Exercise brief =
Only these lines of the data below are wanted: the one with "right knee: (157, 240)", the one with "left knee: (357, 860)", and any lines between them, each repeated exactly.

Data excerpts =
=====
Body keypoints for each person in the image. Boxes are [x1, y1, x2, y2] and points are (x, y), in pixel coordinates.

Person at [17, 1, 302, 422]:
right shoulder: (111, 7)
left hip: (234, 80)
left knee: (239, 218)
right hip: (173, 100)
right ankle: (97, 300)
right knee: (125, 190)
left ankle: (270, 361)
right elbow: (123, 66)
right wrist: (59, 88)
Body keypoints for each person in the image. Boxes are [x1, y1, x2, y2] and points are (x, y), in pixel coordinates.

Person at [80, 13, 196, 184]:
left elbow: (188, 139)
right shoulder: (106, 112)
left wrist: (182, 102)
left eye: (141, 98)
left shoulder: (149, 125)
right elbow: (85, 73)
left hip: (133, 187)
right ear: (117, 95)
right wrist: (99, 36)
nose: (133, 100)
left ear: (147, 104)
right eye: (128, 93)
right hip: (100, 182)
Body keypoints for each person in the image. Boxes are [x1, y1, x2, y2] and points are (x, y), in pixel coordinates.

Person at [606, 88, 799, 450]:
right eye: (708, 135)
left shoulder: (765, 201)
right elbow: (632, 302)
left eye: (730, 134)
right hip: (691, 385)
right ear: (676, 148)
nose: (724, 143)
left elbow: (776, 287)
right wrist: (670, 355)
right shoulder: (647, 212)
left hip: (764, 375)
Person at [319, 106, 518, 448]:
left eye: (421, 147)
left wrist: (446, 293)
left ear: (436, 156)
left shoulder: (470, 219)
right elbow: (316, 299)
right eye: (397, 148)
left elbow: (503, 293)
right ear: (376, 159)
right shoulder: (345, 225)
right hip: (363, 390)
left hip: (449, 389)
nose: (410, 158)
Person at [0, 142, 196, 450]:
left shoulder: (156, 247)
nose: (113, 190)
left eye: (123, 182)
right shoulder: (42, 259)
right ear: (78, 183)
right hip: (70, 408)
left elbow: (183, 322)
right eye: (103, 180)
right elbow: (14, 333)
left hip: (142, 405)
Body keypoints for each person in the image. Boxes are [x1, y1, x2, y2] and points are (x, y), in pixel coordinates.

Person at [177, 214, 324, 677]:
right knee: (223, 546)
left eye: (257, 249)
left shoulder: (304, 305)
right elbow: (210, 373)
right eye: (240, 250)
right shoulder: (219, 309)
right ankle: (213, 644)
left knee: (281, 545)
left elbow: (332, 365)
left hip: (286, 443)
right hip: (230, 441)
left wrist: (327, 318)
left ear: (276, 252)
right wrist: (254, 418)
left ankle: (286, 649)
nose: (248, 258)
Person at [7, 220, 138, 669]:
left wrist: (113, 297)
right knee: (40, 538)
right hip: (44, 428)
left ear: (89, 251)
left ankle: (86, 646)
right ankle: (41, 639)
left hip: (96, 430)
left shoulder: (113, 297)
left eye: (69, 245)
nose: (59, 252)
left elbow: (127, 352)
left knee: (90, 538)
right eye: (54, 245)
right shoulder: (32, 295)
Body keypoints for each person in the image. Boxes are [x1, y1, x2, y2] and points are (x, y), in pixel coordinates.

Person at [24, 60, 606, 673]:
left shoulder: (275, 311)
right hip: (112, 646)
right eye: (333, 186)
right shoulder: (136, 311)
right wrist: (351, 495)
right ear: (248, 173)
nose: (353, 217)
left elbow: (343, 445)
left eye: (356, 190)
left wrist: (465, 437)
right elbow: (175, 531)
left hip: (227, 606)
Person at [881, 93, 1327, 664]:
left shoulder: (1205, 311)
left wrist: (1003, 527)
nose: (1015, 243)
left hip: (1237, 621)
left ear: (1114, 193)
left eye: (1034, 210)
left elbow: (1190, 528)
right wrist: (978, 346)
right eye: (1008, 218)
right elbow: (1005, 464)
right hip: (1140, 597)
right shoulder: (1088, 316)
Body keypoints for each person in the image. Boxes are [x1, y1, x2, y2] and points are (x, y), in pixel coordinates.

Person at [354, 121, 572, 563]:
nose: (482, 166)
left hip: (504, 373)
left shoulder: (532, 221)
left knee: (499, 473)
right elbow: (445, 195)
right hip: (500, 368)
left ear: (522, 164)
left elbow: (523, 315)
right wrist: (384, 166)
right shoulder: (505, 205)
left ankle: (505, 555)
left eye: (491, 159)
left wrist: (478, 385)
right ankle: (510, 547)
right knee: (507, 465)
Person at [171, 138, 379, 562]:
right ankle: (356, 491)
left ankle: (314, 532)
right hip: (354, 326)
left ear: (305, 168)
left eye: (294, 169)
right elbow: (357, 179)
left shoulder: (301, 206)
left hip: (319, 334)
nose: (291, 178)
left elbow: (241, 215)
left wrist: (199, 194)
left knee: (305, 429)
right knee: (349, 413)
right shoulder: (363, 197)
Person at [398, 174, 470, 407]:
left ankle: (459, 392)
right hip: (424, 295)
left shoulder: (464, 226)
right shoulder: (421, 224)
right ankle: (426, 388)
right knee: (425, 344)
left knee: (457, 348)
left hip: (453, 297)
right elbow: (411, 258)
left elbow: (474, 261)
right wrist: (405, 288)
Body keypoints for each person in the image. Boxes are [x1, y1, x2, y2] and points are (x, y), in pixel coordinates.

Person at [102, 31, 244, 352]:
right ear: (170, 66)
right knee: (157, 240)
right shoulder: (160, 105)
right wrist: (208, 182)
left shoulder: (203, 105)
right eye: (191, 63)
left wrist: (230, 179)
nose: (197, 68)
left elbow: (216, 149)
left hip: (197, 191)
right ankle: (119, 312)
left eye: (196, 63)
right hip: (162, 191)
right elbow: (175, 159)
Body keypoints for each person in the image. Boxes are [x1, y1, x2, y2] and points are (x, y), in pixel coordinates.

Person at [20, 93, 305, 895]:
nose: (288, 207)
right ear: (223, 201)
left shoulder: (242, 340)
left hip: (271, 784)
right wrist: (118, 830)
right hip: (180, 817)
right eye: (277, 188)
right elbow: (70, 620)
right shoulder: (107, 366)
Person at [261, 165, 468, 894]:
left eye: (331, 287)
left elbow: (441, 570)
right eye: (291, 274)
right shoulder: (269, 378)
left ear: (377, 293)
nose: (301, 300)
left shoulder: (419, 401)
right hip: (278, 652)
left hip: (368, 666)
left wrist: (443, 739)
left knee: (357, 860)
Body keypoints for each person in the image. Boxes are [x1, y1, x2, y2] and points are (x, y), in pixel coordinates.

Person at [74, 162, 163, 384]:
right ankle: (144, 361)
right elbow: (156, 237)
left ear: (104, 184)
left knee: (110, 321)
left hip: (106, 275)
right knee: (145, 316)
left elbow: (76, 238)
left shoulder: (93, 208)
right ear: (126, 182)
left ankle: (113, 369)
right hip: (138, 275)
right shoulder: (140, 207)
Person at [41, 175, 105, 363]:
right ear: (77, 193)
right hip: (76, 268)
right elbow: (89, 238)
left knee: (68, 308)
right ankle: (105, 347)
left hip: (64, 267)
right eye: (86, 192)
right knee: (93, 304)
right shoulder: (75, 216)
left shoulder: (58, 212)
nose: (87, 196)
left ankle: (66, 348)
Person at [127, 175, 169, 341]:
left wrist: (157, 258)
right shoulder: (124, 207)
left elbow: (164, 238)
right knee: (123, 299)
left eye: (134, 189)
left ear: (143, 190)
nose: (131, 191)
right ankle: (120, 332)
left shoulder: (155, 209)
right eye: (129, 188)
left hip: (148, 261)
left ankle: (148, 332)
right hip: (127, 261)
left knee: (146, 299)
=====
Answer area =
right knee: (157, 240)
right shoulder: (160, 105)
right wrist: (208, 182)
left shoulder: (203, 105)
right eye: (191, 63)
left wrist: (230, 179)
nose: (197, 68)
left elbow: (216, 149)
left hip: (197, 191)
right ankle: (119, 312)
left eye: (196, 63)
right hip: (162, 191)
right elbow: (175, 159)
Body keypoints for each person in the image. Boxes are [x1, y1, x2, y2] and points are (x, y), in pixel coordinates.

Person at [20, 93, 305, 895]:
nose: (288, 207)
right ear: (223, 201)
left shoulder: (242, 340)
left hip: (271, 784)
right wrist: (118, 830)
right hip: (180, 817)
right eye: (277, 188)
right elbow: (70, 620)
right shoulder: (107, 366)
Person at [261, 165, 468, 894]:
left eye: (331, 287)
left elbow: (441, 570)
right eye: (291, 274)
right shoulder: (269, 378)
left ear: (377, 293)
nose: (301, 300)
left shoulder: (419, 401)
right hip: (278, 652)
left hip: (368, 666)
left wrist: (443, 739)
left knee: (357, 860)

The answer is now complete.